Ingest Avro data with Auto Loader

Note

Schema inference for Avro files is available in Databricks Runtime 10.2 and above.

You can use Auto Loader to ingest Avro data into Delta Lake with only a few lines of code. Auto Loader provides the following benefits:

  • Automatic discovery of new files to process: You do not need special logic to handle late arriving data or to keep track of which files that you have already processed.

  • Scalable file discovery: Auto Loader can ingest billions of files with ease.

  • Schema inference and evolution: Auto Loader can infer your data schema and detect schema drift in real time. It can also evolve the schema to add new columns and continue the ingestion with the new schema automatically when the stream is restarted.

  • Data rescue: You can configure Auto Loader to rescue data that cannot be read from your Avro file by placing that data in a rescued data column, which preserves the structure of your Avro record.

You can use the following code to run Auto Loader with schema inference and evolution capabilities on Avro files. You specify cloudFiles as the format to leverage Auto Loader. To ingest Avro files, specify avro with the option cloudFiles.format. In the option cloudFiles.schemaLocation specify a directory that Auto Loader can use to persist the schema changes in your source data over time:

spark.readStream.format("cloudFiles") \
  .option("cloudFiles.format", "avro") \
  # The schema location directory keeps track of the data schema over time.
  .option("cloudFiles.schemaLocation", "<path_to_checkpoint>") \
  .load("<path_to_source_data>") \
  .writeStream \
  .option("mergeSchema", "true") \
  .option("checkpointLocation", "<path_to_checkpoint>") \
  .start("<path_to_target")
spark.readStream.format("cloudFiles")
  .option("cloudFiles.format", "avro")
  // The schema location directory keeps track of the data schema over time.
  .option("cloudFiles.schemaLocation", "<path_to_checkpoint>")
  .load("<path_to_source_data>")
  .writeStream
  .option("checkpointLocation", "<path_to_checkpoint>")
  .start("<path_to_target")

Schema inference and evolution

To infer the schema, Auto Loader uses a sample of data. By default, Auto Loader merges schemas across the sample of Avro files or throws an exception if there are mismatched column types.

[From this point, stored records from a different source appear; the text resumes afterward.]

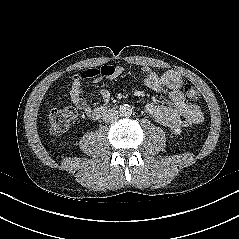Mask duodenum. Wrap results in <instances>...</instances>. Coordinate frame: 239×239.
Listing matches in <instances>:
<instances>
[{
	"label": "duodenum",
	"mask_w": 239,
	"mask_h": 239,
	"mask_svg": "<svg viewBox=\"0 0 239 239\" xmlns=\"http://www.w3.org/2000/svg\"><path fill=\"white\" fill-rule=\"evenodd\" d=\"M105 112L106 111L104 109H97L94 111L93 117L97 119V118L101 117Z\"/></svg>",
	"instance_id": "duodenum-1"
}]
</instances>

Learn more about schema inference and evolution with Auto Loader in Configuring schema inference and evolution in Auto Loader.

Rescued data column

The rescued data column contains any data that was not read because it was missing from the given schema, because there was a type mismatch, or because the casing of the column did not match. The rescued data column is part of the schema returned by Auto Loader as _rescued_data by default as the schema is inferred. You can rename the column or include it in cases where you provide a schema by setting the option rescuedDataColumn.

Note

You can provide a rescued data column to all Avro readers in Databricks Runtime by using the option rescuedDataColumn, for example as an option to spark.read.format("avro") by using the DataFrameReader.

/path/to/table/f0.avro:
---------------------
{"name":"john","age":20,"lucky_number":4}
spark.readStream.format("cloudFiles") \
  .option("cloudFiles.format", "avro") \
  .option("rescuedDataColumn", "_rescue") \
  .schema("name string, age int") \
  .load("/path/to/table/")
+-------+------+--------------------------------------------+
| name  | age  |                 _rescue                    |
+-------+------+--------------------------------------------+
| john  | 20   | {                                          |
|       |      |    "lucky_number": 4,                      |
|       |      |    "_file_path": "/path/to/table/f0.avro"  |
|       |      | }                                          |
+-------+------+--------------------------------------------+

Changing the case-sensitive behavior

When rescued data column is enabled, fields named in a case other than that of the schema will be loaded to the _rescued_data column. You can change this behavior by setting the option readerCaseSensitive to false, in which case Auto Loader will read data in a case-insensitive way.